- **Exercise goal**:
Begin at the line containing "- **Audit and" in the data below and go on through the line containing "- **Limit share", repeating each line exactly; include both ends and no other line.

════════

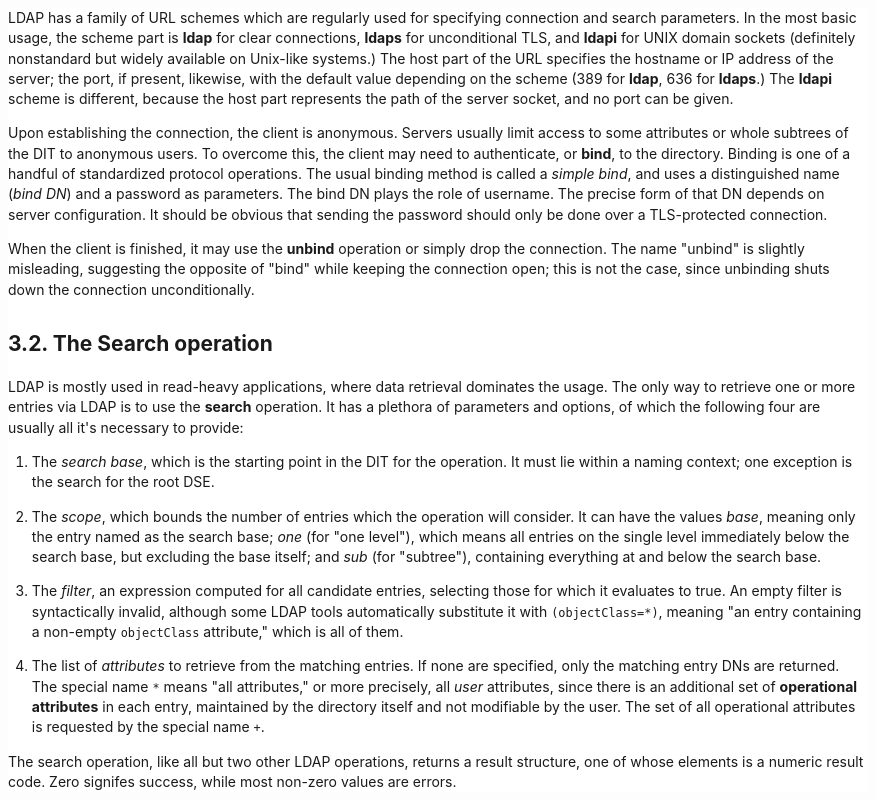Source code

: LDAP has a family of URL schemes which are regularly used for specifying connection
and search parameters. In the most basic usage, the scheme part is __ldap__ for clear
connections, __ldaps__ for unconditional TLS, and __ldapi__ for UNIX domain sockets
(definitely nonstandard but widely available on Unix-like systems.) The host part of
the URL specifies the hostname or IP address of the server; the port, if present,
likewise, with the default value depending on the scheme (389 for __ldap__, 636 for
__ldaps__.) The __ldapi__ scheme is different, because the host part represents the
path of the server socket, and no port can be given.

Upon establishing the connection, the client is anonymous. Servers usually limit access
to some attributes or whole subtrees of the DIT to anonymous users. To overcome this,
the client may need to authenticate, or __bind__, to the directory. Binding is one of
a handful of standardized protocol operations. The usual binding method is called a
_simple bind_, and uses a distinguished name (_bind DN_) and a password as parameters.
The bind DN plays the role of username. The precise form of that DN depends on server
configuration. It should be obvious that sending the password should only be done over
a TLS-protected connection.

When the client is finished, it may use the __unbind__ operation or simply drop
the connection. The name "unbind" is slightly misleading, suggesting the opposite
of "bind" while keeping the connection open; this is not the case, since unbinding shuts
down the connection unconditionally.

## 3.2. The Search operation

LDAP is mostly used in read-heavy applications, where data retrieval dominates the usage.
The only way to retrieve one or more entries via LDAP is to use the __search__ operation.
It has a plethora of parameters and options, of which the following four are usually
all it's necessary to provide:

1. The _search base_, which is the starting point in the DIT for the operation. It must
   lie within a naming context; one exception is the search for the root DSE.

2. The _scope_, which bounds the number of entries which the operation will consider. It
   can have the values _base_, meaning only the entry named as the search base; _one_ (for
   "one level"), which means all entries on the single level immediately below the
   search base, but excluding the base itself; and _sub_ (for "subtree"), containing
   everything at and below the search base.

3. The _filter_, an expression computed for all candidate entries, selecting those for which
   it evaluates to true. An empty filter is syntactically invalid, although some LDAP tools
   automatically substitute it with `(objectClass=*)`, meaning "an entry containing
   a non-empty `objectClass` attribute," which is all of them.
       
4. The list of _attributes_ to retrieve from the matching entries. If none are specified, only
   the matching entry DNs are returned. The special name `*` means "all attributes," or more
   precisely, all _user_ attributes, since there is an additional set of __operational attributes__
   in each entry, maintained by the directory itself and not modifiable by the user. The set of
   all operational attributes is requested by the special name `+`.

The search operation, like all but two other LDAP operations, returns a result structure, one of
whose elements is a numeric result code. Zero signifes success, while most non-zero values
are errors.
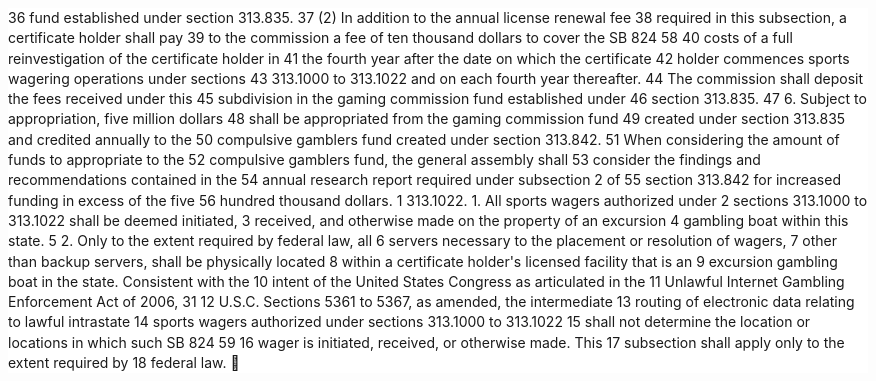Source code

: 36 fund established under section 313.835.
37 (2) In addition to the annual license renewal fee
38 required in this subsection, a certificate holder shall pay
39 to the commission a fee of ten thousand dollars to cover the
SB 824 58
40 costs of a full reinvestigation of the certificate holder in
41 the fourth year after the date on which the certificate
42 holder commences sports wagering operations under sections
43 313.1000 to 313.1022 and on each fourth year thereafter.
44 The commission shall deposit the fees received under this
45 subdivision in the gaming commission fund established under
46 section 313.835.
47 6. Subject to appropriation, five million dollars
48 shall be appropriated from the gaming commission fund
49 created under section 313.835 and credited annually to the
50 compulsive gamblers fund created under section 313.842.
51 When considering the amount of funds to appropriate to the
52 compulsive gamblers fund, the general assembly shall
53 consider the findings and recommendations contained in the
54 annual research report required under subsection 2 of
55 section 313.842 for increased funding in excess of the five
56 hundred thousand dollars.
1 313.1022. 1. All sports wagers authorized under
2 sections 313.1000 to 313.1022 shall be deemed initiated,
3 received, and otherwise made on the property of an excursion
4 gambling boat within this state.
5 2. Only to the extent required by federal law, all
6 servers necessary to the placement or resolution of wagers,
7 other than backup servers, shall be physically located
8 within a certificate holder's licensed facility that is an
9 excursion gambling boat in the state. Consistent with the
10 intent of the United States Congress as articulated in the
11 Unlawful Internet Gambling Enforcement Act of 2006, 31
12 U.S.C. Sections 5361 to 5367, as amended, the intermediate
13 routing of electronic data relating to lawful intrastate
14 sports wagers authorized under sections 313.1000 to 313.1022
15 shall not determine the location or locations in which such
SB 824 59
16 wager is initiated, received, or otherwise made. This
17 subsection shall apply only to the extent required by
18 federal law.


════════

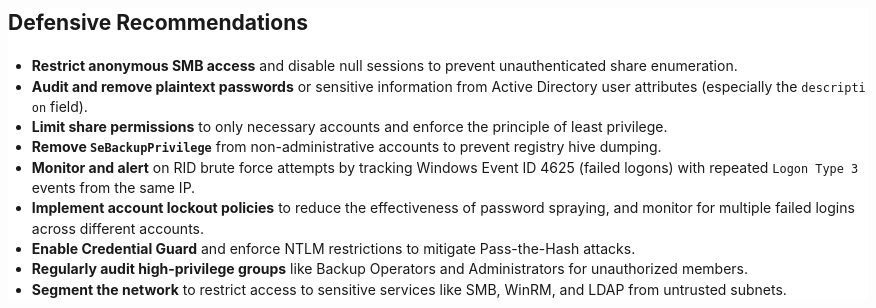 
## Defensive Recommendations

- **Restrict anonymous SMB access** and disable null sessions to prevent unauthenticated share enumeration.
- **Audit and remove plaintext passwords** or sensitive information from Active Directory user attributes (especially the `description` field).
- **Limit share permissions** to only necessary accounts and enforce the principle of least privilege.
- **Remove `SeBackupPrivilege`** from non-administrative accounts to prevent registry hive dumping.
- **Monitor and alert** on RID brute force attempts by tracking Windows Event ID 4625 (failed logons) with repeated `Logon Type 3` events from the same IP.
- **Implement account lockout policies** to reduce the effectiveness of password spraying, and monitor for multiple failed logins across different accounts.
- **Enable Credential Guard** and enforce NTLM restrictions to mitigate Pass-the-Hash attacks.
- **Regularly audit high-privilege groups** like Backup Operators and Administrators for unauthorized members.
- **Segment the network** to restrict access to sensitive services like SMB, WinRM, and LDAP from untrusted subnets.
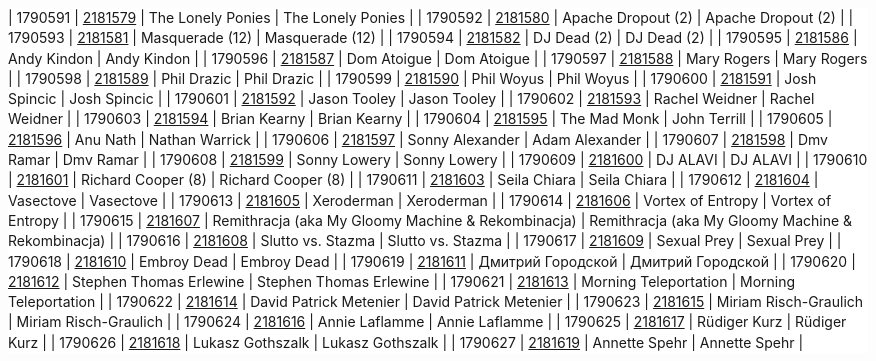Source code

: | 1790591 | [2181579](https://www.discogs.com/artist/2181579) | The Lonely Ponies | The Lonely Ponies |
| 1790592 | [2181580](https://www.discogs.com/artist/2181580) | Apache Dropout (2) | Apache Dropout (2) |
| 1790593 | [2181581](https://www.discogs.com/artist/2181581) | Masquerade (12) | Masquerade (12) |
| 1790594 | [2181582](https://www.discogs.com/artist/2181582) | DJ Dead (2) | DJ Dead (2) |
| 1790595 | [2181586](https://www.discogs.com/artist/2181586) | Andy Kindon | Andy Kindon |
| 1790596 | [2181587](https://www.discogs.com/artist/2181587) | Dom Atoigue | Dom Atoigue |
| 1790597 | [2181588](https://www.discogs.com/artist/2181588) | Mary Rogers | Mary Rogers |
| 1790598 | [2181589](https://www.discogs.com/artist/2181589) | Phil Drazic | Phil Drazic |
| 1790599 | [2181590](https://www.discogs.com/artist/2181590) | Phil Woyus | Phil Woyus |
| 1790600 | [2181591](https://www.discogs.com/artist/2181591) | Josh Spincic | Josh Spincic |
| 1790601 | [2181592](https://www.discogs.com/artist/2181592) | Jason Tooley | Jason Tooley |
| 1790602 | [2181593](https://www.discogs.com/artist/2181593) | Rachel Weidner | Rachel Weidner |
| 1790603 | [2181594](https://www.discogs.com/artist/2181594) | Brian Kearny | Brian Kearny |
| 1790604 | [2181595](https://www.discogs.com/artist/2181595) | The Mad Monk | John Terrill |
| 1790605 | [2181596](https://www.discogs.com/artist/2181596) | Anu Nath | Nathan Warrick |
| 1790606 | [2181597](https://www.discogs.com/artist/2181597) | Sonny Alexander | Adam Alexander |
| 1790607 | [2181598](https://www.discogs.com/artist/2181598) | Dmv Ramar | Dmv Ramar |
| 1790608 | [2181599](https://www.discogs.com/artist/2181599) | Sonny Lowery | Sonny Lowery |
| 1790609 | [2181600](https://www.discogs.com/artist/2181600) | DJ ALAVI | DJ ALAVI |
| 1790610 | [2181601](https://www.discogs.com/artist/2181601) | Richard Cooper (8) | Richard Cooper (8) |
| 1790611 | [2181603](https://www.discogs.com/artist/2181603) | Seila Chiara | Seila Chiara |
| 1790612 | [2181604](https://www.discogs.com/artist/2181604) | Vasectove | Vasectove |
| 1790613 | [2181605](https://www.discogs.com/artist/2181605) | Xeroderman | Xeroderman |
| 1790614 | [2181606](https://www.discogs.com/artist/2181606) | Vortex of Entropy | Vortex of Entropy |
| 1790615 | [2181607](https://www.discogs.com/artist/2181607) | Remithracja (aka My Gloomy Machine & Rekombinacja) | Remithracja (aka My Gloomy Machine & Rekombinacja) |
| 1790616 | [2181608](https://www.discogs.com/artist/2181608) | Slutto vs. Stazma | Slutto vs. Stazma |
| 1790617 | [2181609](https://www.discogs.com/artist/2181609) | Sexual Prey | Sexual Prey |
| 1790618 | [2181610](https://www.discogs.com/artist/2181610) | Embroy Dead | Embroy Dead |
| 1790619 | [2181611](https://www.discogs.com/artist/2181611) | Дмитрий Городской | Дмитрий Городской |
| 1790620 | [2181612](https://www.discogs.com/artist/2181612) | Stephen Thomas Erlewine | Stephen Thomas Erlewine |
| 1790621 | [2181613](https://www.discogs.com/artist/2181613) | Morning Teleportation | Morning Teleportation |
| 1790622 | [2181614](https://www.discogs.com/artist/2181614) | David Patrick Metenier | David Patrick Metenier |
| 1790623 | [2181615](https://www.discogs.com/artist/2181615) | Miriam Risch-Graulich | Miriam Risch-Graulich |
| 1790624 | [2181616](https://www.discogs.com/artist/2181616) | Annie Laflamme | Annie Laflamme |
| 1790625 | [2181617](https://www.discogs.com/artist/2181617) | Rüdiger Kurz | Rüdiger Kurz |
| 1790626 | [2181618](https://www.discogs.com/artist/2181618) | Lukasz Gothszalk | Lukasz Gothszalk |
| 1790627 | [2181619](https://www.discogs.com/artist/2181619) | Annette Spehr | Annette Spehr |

════════

- **Solved problem**:
- **Audit and remove plaintext passwords** or sensitive information from Active Directory user attributes (especially the `description` field).
- **Limit share permissions** to only necessary accounts and enforce the principle of least privilege.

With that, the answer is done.